Die gegenwärtige Stärkung der Marktwirtschaft auf Kosten anderer Formen des Austausches in der Gesellschaft würde Karl Polanyi als dritte Welle der Marktdurchsetzung beschreiben. Nancy Fraser würde die Frage stellen, wo diesmal, wie bei den ersten beiden Wellen, die Gegenbewegung bleibt. Und sie würde meinen, dass es diesmal eine Dreierkonstellation gibt: Die Bewegung zugunsten des Marktes, zweitens die von Polanyi erwartete Reaktion zum Schutz der Gesellschaft vor dem Markt und drittens das Interesse, beim Zugang zum Markt nicht diskriminiert zu werden. Glucksmann und vor allem Stegemann kritisieren die Effekte der Bewegung derer, die den nicht-diskriminierten Zugang mit Hilfe von neuen Identitätskonstruktionen erkämpfen – auch um den Preis, dass diese essentialistisch würden und damit nicht mehr in einer Gesellschaft der Gleichen Platz finden.

Bernd Riexinger ist Vorsitzender der Partei „Die Linke“ in Deutschland, kommt aus der Gewerkschaftsbewegung, und sieht diese Kritik an den neuen Emanzipationspolitiken ungern. Für ihn ist klar, dass nur ein Zusammenwirken von Bewegungen, die für Gleichstellung eintreten mit den hier als Emanzipationsbewegungen bezeichneten Gruppen, erfolgversprechend sein kann. „Während Bernd Stegemann unter anderem kritisiert, der Linksliberalismus habe die Klassenfrage zugunsten von Identitätsfragen verdrängt, trifft das einen rationalen Kern, aber führt doch in die Irre. (...) Die Aufgabe der Linken ist es nicht, den Einsatz für Minderheiten gegen die Klassenfrage auszuspielen, sondern Emanzipationskämpfe der Menschen zu unterstützen und in der gesellschaftlichen Debatte die Grenze des Liberalismus deutlich zu machen: Formale Rechte sind noch lange nicht materiell verwirklicht – und sie können unter den gegebenen neoliberalen und kapitalistischen Bedingungen eben nicht für alle verwirklicht werden.“ (S. 89) „Die Kämpfe gegen rassistische Gewalt und Gewalt gegen Frauen, für das Bleiberecht von Verfolgten und für geschlechtliche und sexuelle Selbstbestimmung gehen nicht nur die Betroffenen an. Sie sind Teil des Klassenkampfes – der einen wie der anderen Seite.“ (S. 91)
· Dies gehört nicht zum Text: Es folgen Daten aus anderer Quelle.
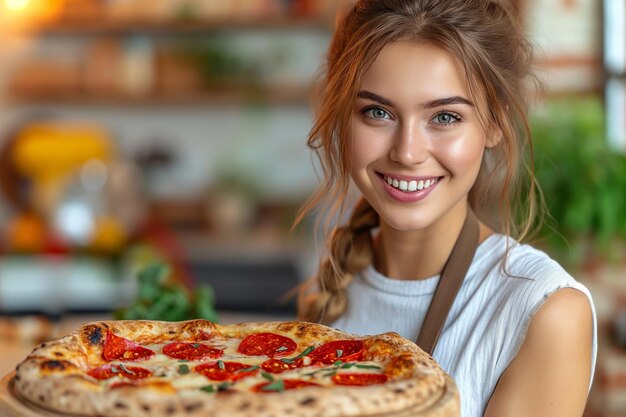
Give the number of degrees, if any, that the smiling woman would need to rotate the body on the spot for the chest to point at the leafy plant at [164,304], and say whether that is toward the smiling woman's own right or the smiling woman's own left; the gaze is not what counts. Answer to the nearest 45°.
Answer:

Riexinger meint, dass die Ausdifferenzierung der Gesellschaft nicht überschätzt werden dürfe, Herausforderungen würden viele wieder in ähnliche Situationen bringen. Man denke an die Digitalisierung, die in vielen Lebensbereichen und Branchen dieselben Herausforderungen aufwerfe. Riexinger sucht das verbindende Programm und schlägt ein neues Normalarbeitsverhältnis vor. Dieses solle ein gutes Leben ermöglichen, Zukunftsplanung erlauben, Arbeit dabei nicht wichtiger als das Leben sein; die Arbeit solle gerecht verteilt sein und somit Dauerstress und Erwerbslosigkeit verhindern und in demokratische Strukturen eingebettet sein. (S. 131ff.)